# What is a longer A to A bow



## catkinson (Jul 17, 2007)

Yes with the larger cams you get additional inches on the roll over . 
I still like the older 44-46”bows however .


----------



## bowproPat (Jul 11, 2002)

archer_nm said:


> Something I have been thinking about for a long time is what is the real length for a finger bow? Here is my take on this and maybe some of you that have been around for a while can shed some light on the subject. With shorter bows say 38 to 40 inches A to A and the bigger cams you may have as much as 42in for the string angle to affect finger pinch. When we were younger or about 40yrs ago the wheels were just outside of the axels and we thought about finger pinch but now like I said the larger cams takes away what we were afraid of. What say you?? I am talking True Length or Cam over


Bob, in my day when I was a shooter, Martin sent me a 39 inch ATA and I could not shoot it nearly as good as I did my 44 inch bows.. I'm still working on producing a 44.5 to 45 inch AtA bow. Got it in Solid Works 3 D drawing and Got it scanned. Machine shop was sold and the new owners are specializing in Aero Space projects. I am now looking for another machine shop. Pass this on and tell all the finger shooters to email me at [email protected] and I will put them on my progress notification email list.


----------



## Since1985Tx (Jan 19, 2021)

40" plus......44,"45,"46 inches. I have two Hoyt 45"ers. Deflex risers. Dangerously accurate.


----------



## Since1985Tx (Jan 19, 2021)

_I still shoot my:

*Hoyt ProStar Meridian*
ATA 45" ('95)
*HOYT ProElite XT4000*
ATA 45" ('05)

With fingers and tab
Both with DEFLEX risers
Extremely accurate.

Back in the mid to later 1980s and through the years Hoyt use to put out at least one compound target and hunting bow that was for finger shooters and forgiving each year._


----------



## bowproPat (Jul 11, 2002)

I'm getting closer to having my redesigned X-Factor prototypes at this time it looks to be 44 inches and physically lighter than those older great shooting Hoyts. I am going to have a round fully adjustable eccentric and Barndale limbs.

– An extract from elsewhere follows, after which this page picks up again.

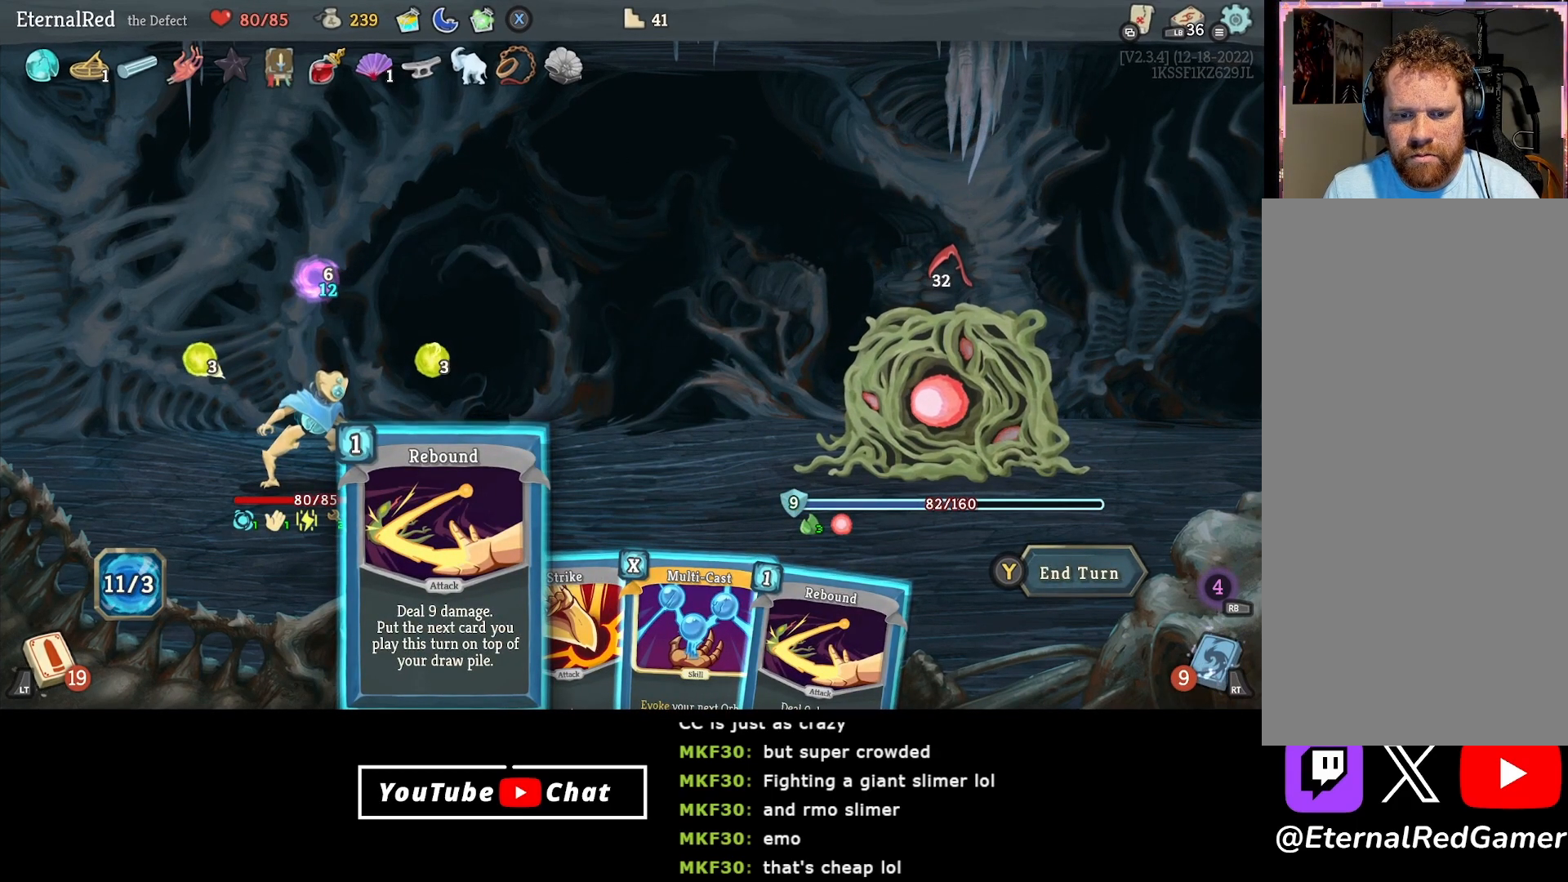
{"buttons": [], "right_stick": "center", "events": [[400, "A", "down"], [450, "A", "up"]]}
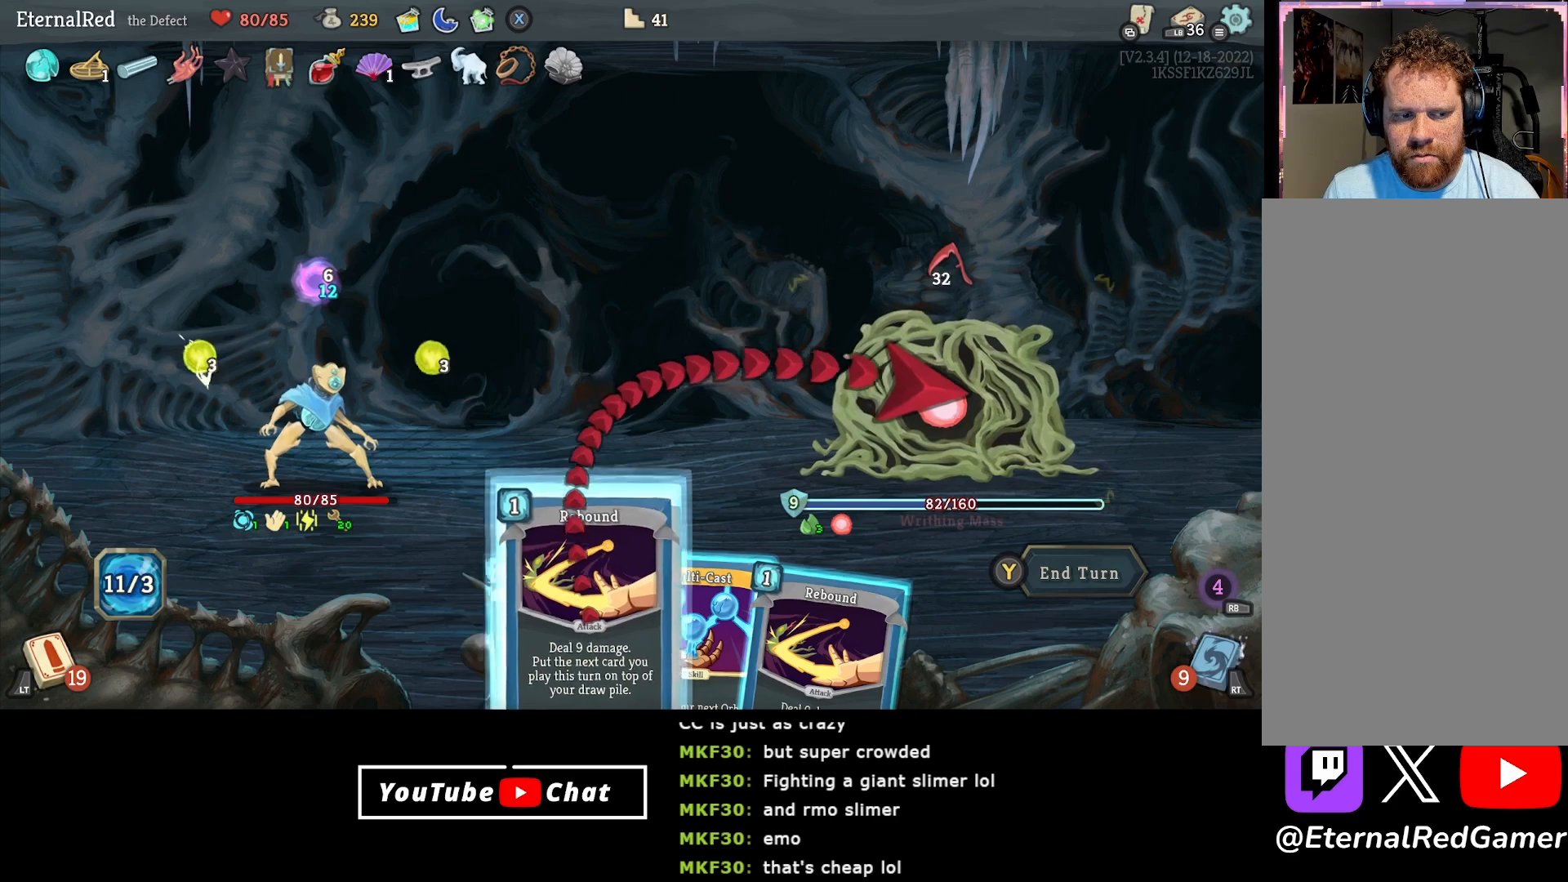
{"buttons": [], "right_stick": "center", "events": [[217, "A", "down"], [300, "A", "up"]]}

To get on my mailing list send me an email to [email protected]


----------



## kballer1 (Aug 31, 2010)

Deflex riser, 44"/ 48" 10" BH, small grip, extremely accurate!


----------



## bowproPat (Jul 11, 2002)

bowproPat said:


> Bob, in my day when I was a shooter, Martin sent me a 39 inch ATA and I could not shoot it nearly as good as I did my 44 inch bows.. I'm still working on producing a 44.5 to 45 inch AtA bow. Got it in Solid Works 3 D drawing and Got it scanned. Machine shop was sold and the new owners are specializing in Aero Space projects. I am now looking for another machine shop. Pass this on and tell all the finger shooters to email me at [email protected] and I will put them on my progress notification email list.


Pat's new email address is [email protected]


----------



## 60bogey (May 7, 2020)

I still love the 46" Hoyt Pro Hunter or even the Hoyt Rambo


----------